Sunday, September 7, 2014

Your Privacy Isn't Just Yours

                Typically, I peruse the Tech feed on the Paper app produced by Facebook. I find it’s an easy way to stay updated on at least a few of the things going on in the science world, even though it’s not particularly “intellectual.” A few days ago, through the app, I came across an article on The Atlantic by Conor Friedersdorf entitled, “This Man Has Nothing to Hide – Not Even His Email Password”. I have recently been devouring every article I come across that has to do with internet privacy, so it immediately piqued my interest. Upon reading the article, which is about one Noah Dyer who gave Friedersdorf the passwords to all his accounts without stipulation, I found myself not questioning my stance on internet privacy, which is a conservative one, but even more deeply rooted in my belief that everyone has a right to his or her privacy online.
                Friedersdorf’s findings in Dyer’s email accounts are likely fairly common. He encounters emails disclosing sensitive information about Dyer’s financial situation as well as exchanges with romantic partners. These emails in particular contained explicit images of the women Dyer had had relations with, some of whom were married.

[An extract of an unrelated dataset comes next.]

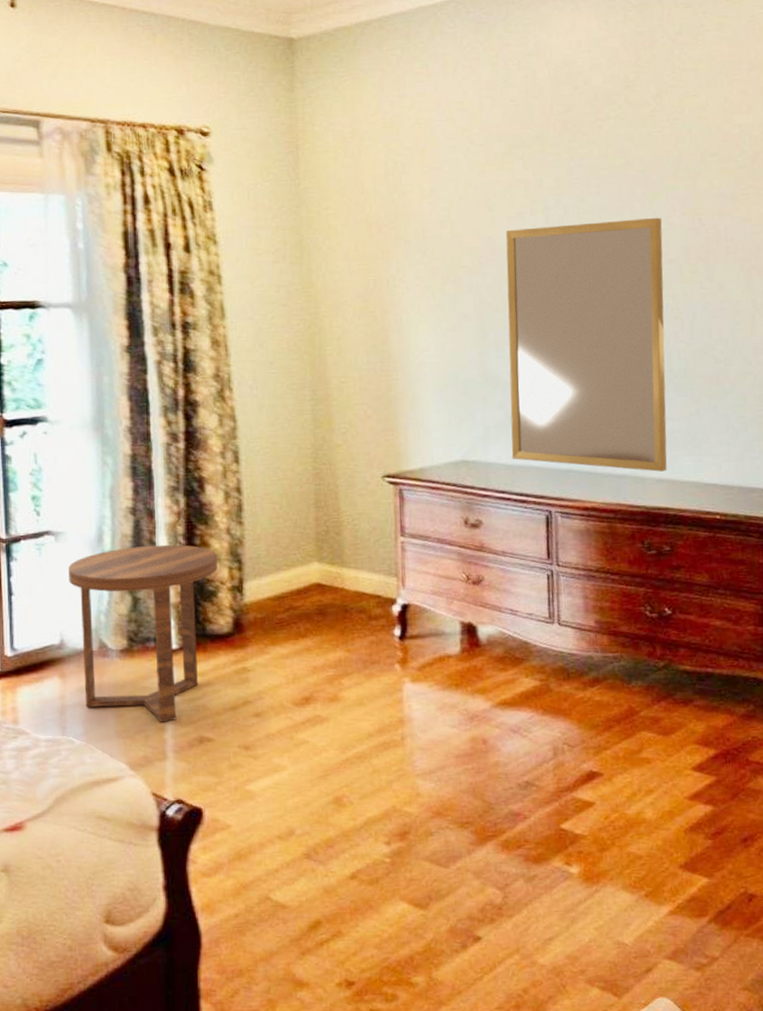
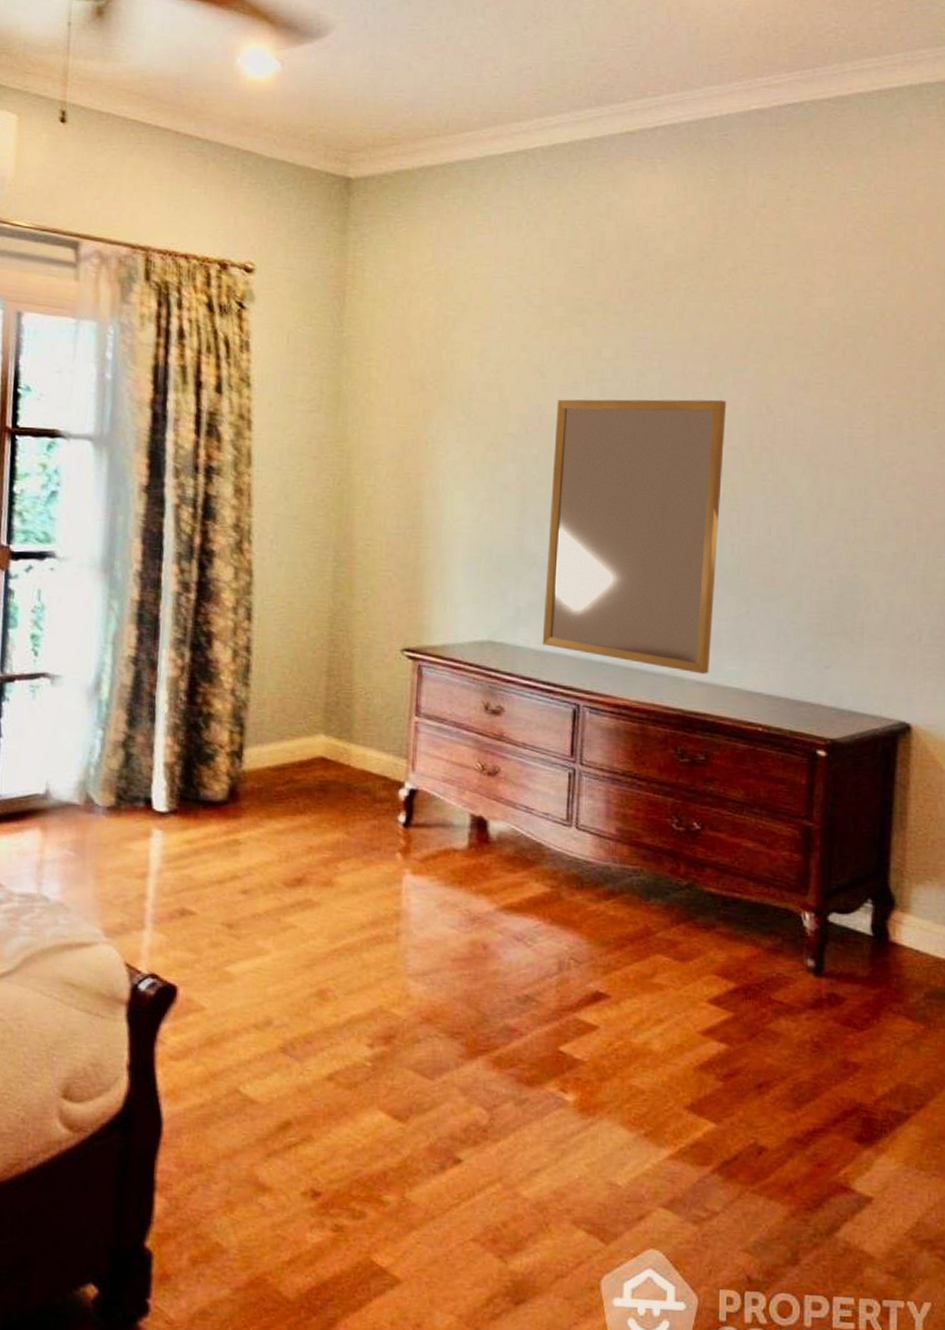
side table: present [68,544,218,724] -> none [61,698,219,890]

Should the author have desired, he could have ruined families with a few simple clicks.
                Dyer’s willingness to reveal intimate details of his personal life, to me, is not just self-sabotage, but highly disrespectful of the people he regularly contacts through the methods the author had access to. As Friedersdorf points out, “How would those women [who had emailed Dyer explicit photos of themselves] feel if I contacted them, explained the access Dyer had given me, and asked how they felt about it?” This, to me, is the million dollar question. The women Dyer had received photos of obviously sent them to him expecting a certain degree of discretion. I am sure none of them would be comfortable with Friedersdorf having access to those photos and the correspondence they had with Dyer. I applaud Dyer for living out his “nothing to hide” philosophy, but I cannot help but be appalled at his insensitivity to the people he has come in contact with whose privacy he threw out the window along with his own. Though when we send information to others, there is no explicit demanding that what we say or show is kept private, there is usually a societal understanding that most private communication should be kept between the two people involved in the exchange. Dyer’s complete disregard for that societal convention is offensive to me, and likely to many others. I understand that in his “perfect world” without privacy, the revelation of such sensitive information would be routine and hardly an issue, but we are not living in Dyer’s world. His choice to reveal his private communications regardless of the wishes of those he has conversed with is callous and selfish.

                Maybe in Dyer’s world living without a shred of privacy would make life much less complicated. But in the real world we live in, willingly giving up the confidentiality of private communication is both irresponsible and insensitive and should be avoided at all costs. That is, unless you want your friends and family to hate you for exposing their secrets to the whole world.